The Maccabee family was not yet exhausted: there was still one more brother.32
This was Simon, who refortified Jerusalem and rallied his army. Along with a sudden snowstorm, this forced the Greek to retreat, but he had his revenge: he executed Simon’s captive brother, Jonathan. In spring 141, Simon stormed and demolished the Acra,† razing the very hill on which it stood before celebrating in Jerusalem ‘with praise, palm branches, harps, cymbals, viols and hymns.’ The ‘yoke of the heathen was taken away from Israel’ and a Great Assembly hailed Simon as hereditary ruler, clothing him in royal purple buckled with gold, king in all but name. ‘The people began to write in their contracts: “In the first year of Simon the Great, High Priest, Commander-in-Chief and Leader of the Jews”.’JOHN HYRCANUS: EMPIRE-BUILDER
Simon the Great was at the height of his popularity when, in 134 BC, he was invited to dinner by his son-in-law. There, the last of the first generation of Maccabees was assassinated, and the son-in-law then seized Simon’s wife and two of his sons. Assassins tried to catch his other son John – Yehohanan in Hebrew – but he made it to Jerusalem and held the city.
John faced disaster on every side. When he pursued the conspirators to their stronghold, his mother and brothers were torn to pieces before him. As the third son, John had not expected to reign but he possessed all the family talents to become the ideal Jewish ruler, with ‘charismatic-Messianic traits’. Indeed, wrote Josephus, God granted John ‘three of the greatest privileges – the rule of the nation, the office of High Priest and the gift of prophecy’.

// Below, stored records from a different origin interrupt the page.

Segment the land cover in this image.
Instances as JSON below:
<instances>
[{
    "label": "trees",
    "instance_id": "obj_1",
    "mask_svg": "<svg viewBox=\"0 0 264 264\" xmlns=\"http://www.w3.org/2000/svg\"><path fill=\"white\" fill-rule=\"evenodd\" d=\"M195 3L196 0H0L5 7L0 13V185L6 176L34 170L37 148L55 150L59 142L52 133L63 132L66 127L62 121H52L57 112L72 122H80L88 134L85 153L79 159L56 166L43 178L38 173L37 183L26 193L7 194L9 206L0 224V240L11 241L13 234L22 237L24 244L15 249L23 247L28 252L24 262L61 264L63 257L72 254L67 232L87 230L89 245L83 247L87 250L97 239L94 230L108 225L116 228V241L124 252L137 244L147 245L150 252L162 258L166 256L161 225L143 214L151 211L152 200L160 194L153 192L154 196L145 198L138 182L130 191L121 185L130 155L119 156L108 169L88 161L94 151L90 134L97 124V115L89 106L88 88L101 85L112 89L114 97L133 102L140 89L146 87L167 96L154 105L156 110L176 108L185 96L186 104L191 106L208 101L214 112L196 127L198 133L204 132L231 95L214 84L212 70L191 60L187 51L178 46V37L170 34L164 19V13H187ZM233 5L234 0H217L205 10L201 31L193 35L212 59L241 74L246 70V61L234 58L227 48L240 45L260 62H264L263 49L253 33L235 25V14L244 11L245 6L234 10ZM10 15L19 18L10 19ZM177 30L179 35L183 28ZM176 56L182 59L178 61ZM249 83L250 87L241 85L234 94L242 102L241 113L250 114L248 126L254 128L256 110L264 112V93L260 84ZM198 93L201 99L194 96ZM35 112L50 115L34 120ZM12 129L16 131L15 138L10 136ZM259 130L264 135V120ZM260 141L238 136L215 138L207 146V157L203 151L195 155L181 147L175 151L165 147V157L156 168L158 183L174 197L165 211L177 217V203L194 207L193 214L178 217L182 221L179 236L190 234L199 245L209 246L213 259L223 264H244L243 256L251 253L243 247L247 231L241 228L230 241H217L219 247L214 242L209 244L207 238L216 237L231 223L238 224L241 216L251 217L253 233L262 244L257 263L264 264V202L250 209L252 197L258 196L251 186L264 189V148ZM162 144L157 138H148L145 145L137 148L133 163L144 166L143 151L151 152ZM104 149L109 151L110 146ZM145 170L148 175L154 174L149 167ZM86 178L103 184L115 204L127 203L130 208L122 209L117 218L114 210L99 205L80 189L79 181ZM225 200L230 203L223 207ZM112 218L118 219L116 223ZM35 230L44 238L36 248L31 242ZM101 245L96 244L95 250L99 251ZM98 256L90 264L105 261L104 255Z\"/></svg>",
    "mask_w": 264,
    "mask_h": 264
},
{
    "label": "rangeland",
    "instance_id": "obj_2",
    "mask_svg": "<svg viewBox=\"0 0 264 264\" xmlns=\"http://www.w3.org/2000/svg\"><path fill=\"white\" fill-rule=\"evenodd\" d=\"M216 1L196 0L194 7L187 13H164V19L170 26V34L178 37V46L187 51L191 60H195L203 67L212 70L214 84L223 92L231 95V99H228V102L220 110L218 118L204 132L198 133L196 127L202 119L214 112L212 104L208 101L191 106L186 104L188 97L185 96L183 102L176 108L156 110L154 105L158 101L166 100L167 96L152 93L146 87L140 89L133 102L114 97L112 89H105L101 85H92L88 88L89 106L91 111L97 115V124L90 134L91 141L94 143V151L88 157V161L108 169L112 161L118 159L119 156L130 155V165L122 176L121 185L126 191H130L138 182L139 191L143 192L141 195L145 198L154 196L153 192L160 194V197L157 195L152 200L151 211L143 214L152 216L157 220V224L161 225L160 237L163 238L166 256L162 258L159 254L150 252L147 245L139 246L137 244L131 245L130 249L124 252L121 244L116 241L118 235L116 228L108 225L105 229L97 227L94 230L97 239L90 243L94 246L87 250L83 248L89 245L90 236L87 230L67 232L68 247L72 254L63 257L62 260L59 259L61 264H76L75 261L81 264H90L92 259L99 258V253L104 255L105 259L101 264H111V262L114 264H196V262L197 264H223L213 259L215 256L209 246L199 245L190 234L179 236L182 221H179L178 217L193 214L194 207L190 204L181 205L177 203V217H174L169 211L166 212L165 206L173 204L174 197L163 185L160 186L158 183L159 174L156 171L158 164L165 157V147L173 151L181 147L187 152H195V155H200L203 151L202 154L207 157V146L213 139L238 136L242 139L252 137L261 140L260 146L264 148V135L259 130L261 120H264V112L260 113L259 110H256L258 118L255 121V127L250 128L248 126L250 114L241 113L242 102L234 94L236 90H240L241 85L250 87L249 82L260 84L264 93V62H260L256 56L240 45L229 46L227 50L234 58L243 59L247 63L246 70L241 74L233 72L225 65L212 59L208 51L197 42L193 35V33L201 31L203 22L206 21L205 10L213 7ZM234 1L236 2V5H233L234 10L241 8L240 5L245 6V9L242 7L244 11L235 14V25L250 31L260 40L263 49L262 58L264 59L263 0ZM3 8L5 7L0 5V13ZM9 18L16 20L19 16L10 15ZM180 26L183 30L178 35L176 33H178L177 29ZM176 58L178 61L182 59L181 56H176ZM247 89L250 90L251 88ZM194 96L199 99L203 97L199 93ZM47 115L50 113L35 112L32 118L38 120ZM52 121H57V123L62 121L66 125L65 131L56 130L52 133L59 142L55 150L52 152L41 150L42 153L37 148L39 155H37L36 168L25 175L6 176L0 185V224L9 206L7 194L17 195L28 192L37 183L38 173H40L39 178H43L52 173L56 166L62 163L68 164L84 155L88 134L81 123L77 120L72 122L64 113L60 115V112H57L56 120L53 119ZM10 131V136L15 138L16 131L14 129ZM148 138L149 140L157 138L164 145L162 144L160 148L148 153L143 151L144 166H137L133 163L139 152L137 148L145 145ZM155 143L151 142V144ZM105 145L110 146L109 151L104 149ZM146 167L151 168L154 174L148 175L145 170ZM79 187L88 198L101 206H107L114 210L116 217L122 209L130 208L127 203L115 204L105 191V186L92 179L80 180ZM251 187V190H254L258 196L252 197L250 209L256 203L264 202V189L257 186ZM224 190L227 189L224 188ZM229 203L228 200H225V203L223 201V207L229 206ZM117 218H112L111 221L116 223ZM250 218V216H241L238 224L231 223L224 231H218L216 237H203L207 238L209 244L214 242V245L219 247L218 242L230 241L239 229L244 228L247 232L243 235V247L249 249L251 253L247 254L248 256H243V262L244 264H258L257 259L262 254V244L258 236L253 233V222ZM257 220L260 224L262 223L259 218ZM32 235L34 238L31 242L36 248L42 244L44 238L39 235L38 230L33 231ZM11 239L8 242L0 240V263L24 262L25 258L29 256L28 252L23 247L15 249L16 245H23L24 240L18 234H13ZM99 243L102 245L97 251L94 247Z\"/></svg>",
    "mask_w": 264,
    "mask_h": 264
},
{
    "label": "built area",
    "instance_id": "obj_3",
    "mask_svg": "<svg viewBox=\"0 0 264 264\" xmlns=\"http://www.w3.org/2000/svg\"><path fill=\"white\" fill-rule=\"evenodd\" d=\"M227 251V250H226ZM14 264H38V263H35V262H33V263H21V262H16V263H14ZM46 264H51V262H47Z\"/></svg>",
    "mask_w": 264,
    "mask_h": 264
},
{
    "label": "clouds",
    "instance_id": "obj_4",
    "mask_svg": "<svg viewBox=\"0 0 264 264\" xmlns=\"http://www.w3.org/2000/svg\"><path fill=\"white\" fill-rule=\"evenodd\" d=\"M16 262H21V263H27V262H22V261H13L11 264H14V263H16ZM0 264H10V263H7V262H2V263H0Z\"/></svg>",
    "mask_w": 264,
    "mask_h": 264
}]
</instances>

The Seleucid king, Antiochus VII Sidetes, exploited this Jewish civil war to regain Palestine and besiege Jerusalem. The Jerusalemites were starting to starve, when King Sidetes signalled his willingness to negotiate by sending in ‘a magnificent sacrifice’ of bulls with gilded horns for the Feast of Tabernacles. John sued for peace, agreeing to surrender Maccabee conquests outside Judaea, to pay 500 silver talents and to demolish the walls.